HADOOP: Contribute a limited/specific amount of storage as a slave to the cluster
In this task(4.1) we will be discussing how Hadoop contributes its limited or specific amount of storage as a slave to the cluster.
Lets first dig slightly into the main concepts of Hadoop known so far:
Hadoop is an open-source software framework used for storing and processing Big Data in a distributed manner on large clusters of commodity hardware. Hadoop is licensed under the Apache v2 license.
Hadoop was developed, based on the paper written by Google on the MapReduce system and it applies concepts of functional programming. Hadoop is written in the Java programming language and ranks among the highest-level Apache projects. Hadoop was developed by Doug Cutting and Michael J. Cafarella.
Features of Hadoop
When machines are working as a single unit, if one of the machines fails, another machine will take over the responsibility and work in a reliable and fault-tolerant fashion. Hadoop infrastructure has inbuilt fault tolerance features and hence, Hadoop is highly reliable.

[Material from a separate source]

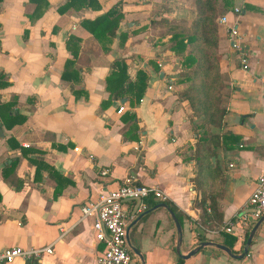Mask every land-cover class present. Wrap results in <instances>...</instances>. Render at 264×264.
<instances>
[{"label":"crops","instance_id":"1","mask_svg":"<svg viewBox=\"0 0 264 264\" xmlns=\"http://www.w3.org/2000/svg\"><path fill=\"white\" fill-rule=\"evenodd\" d=\"M147 1L97 0V8L64 12L58 9L67 0H47L38 9L30 0L0 2V251L53 245L52 254L38 261L0 264H96L104 244L95 239V217L81 218L80 208L126 182L157 187L167 197L150 194L135 213L136 201L123 203L130 264H176L204 242L200 237L242 253L258 220L248 198L264 173V0H230V11L221 16L225 22L219 19L218 67L234 88L223 126L213 130L225 135L224 148L199 187L190 158L196 143L192 110L177 94L187 85L176 82L180 56L167 47L170 35L160 39L159 31L154 37L160 28L151 25L161 17L188 25L193 0L190 17L182 20L171 10L158 11L161 0ZM113 6L122 18L104 50L82 21ZM231 26L247 69L232 45ZM121 33L127 35L123 43ZM125 83L127 91L116 98ZM203 193L218 206L215 215L208 208L207 221L195 205ZM167 202L181 213L179 251ZM60 227L67 230L61 238ZM226 236L235 238L231 247ZM183 260L264 264V221L242 258L207 245Z\"/></svg>","mask_w":264,"mask_h":264},{"label":"trees","instance_id":"2","mask_svg":"<svg viewBox=\"0 0 264 264\" xmlns=\"http://www.w3.org/2000/svg\"><path fill=\"white\" fill-rule=\"evenodd\" d=\"M30 1L36 2V9L39 8L41 2L42 5H47V0ZM230 4V0H193V17L185 26L170 24L165 17L151 20V25L162 29L159 33L160 39L170 35L167 47L180 56L182 70L178 73L176 82L187 83V85L177 90V94L179 98L188 101L192 110L190 125L195 134L196 143L190 158L195 162L194 181L197 187L202 183L206 170L211 169L212 160L215 163L219 161L220 150L224 148L225 135L213 130H219L223 126L224 116L228 112V101L234 87L228 76L219 71L216 50L219 40V19L230 11ZM98 6L97 0H67L58 10L64 12L68 8H97ZM157 6L159 7L158 11H169L164 2ZM121 18L122 15L118 7L113 6L95 19L82 21V23L98 40L102 48L108 50L106 43L112 41ZM120 37H122L123 43L127 35L121 33ZM120 68L122 67L120 66ZM129 84L125 83L119 87L113 93L114 96L116 98L122 96L127 91ZM140 95L141 92L138 97ZM9 105L4 104L3 106L8 107ZM15 164L16 160L11 165ZM35 165L36 171L41 170L40 162ZM2 174L4 178H8L6 172L3 171ZM207 200H209L208 204H206ZM167 203L180 221L181 213L173 204ZM195 205L201 209V217L204 221L210 220V214L215 215V210L218 207L217 201L204 193L199 201L195 202ZM208 208L212 213H207ZM247 236L248 232L244 240ZM205 239V237H200L201 241H205ZM234 240V237L226 236L224 243L231 247ZM176 264H184V260L178 259Z\"/></svg>","mask_w":264,"mask_h":264},{"label":"built area","instance_id":"3","mask_svg":"<svg viewBox=\"0 0 264 264\" xmlns=\"http://www.w3.org/2000/svg\"><path fill=\"white\" fill-rule=\"evenodd\" d=\"M239 12V9H235ZM221 23L225 22V17H221ZM229 34L232 37V45L235 50L241 53V66L244 69L248 67L247 58L244 56L243 48L239 44L238 31L235 26L229 28ZM153 194L161 200H166V195L157 187H147L144 185H134L126 182L118 188L106 191L99 197L81 206V218L94 216L92 229L95 233V239L98 242H103L104 249L96 258V264H130L131 253L127 244V225L129 213L124 207L125 200H133L140 198L138 210L145 208L142 202L143 198ZM248 204L252 208L251 216L257 220L264 214V173L258 176L256 187L251 192L248 198ZM246 223L247 217H243ZM227 232H232V229L225 228ZM67 232L66 229L60 227L61 238ZM52 243L42 247L23 248V247H8L0 251V262H11L16 258L40 260L44 255L52 254Z\"/></svg>","mask_w":264,"mask_h":264},{"label":"water","instance_id":"4","mask_svg":"<svg viewBox=\"0 0 264 264\" xmlns=\"http://www.w3.org/2000/svg\"><path fill=\"white\" fill-rule=\"evenodd\" d=\"M127 201V200H125ZM124 201V202H125ZM136 201V207L134 209V213L137 211L138 207H139V204L141 203V199L140 198H137L135 199ZM160 206H163V207H166L167 205L162 203L160 204ZM170 212V215L172 216L173 218V221L175 223V226H176V230H177V234H178V245H177V251H179V246L182 242V230H181V225L180 223L178 222L174 212L172 211H169ZM264 221V214L254 223V225L252 226V228L250 229L249 233H248V237H247V240L245 242V245H244V248H243V251L242 253L240 254H234L230 248L226 247L225 245L223 244H220V243H214V242H210V241H204V242H201L197 247H195L194 249H192L191 251H189L186 255H180L181 258L183 259H186L188 257H190L191 255L195 254L197 251H199L202 247L204 246H207V245H212V246H215L216 248L218 249H221L222 251H224L226 254H228L230 257H233V258H236V259H239V258H242L244 257L247 253H248V247L249 245L251 244L252 242V239H253V236L256 232V230L258 229V227L260 226V224ZM137 254L138 252L136 250H134Z\"/></svg>","mask_w":264,"mask_h":264},{"label":"rangeland","instance_id":"5","mask_svg":"<svg viewBox=\"0 0 264 264\" xmlns=\"http://www.w3.org/2000/svg\"><path fill=\"white\" fill-rule=\"evenodd\" d=\"M161 2L167 3L166 7L172 11L171 15L173 18L177 20H182L184 18L188 19L190 17V12H188L191 7L190 0H161ZM147 3L152 4L150 0L147 1ZM159 31L161 32V29L154 31V37L159 33Z\"/></svg>","mask_w":264,"mask_h":264}]
</instances>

Hadoop uses commodity hardware (like your PC, laptop). For example, in a small Hadoop cluster, all your DataNodes can have normal configurations like 8–16 GB RAM with 5–10 TB hard disk and Xeon processors.
But if I would have used hardware-based RAID with Oracle for the same purpose, I would end up spending 5x times more at least. So, the cost of ownership of a Hadoop-based project is minimized. It is easier to maintain a Hadoop environment and is economical as well. Also, Hadoop is open-source software and hence there is no licensing cost.
Hadoop has the inbuilt capability of integrating seamlessly with cloud-based services. So, if you are installing Hadoop on a cloud, you don’t need to worry about the scalability factor because you can go ahead and procure more hardware and expand your setup within minutes whenever required.
Hadoop is very flexible in terms of the ability to deal with all kinds of data. We discussed “Variety” in our previous blog on Big Data Tutorial, where data can be of any kind, and Hadoop can store and process them all, whether it is structured, semi-structured, or unstructured data.
These 4 characteristics make Hadoop a front-runner as a solution to Big Data challenges. Now that we know what is Hadoop, we can explore the core components of Hadoop. Let us understand, what are the core components of Hadoop.
- It is the master daemon that maintains and manages the DataNodes (slave nodes)
- It records the metadata of all the blocks stored in the cluster, e.g. location of blocks stored, size of the files, permissions, hierarchy, etc.
- It records every change that takes place to the file system metadata
- If a file is deleted in HDFS, the NameNode will immediately record this in the EditLog
- It regularly receives a Heartbeat and a block report from all the DataNodes in the cluster to ensure that the DataNodes are alive
- It keeps a record of all the blocks in the HDFS and DataNode in which they are stored
- It has high availability and federation features which I will discuss in HDFS architecture in detail
- It is the slave daemon which runs on each slave machine
- The actual data is stored on DataNodes
- It is responsible for serving read and write requests from the clients
- It is also responsible for creating blocks, deleting blocks, and replicating the same based on the decisions taken by the NameNode
- It sends heartbeats to the NameNode periodically to report the overall health of HDFS, by default, this frequency is set to 3 seconds
In the starting when two name nodes have been connected to the Datanode whatever volume we have given to the root volume will be shown and now let's see how the Datanode can give some specific amount of storage to the Namenode.
At first, we need to create a volume let’s say 1Gb volume in the same instance as our cluster is. Then attach the newly created volume to one of the Datanode or the slave node.
As visible our created 1GB volume has been attached to this slave. The next step is to create a partition of the volume recently attached.
Here ’n’ represents the creation of a new partition.
‘p’ is the printing of the partition table
‘w’ is writing table to the disk and exit
As visible, the formatting is done successfully now the next step to be done is creating a directory and then we have to replace the existing directory in the HDFS folder using the newly created one.
Now after stopping the Datanode restart the same once more and after entering Hadoop dfsadmin -report we will be able to identify the 1GB storage attached to the Namenode.
Thank you for your patient reading!! Hope I was able to deliver to the best of my knowledge.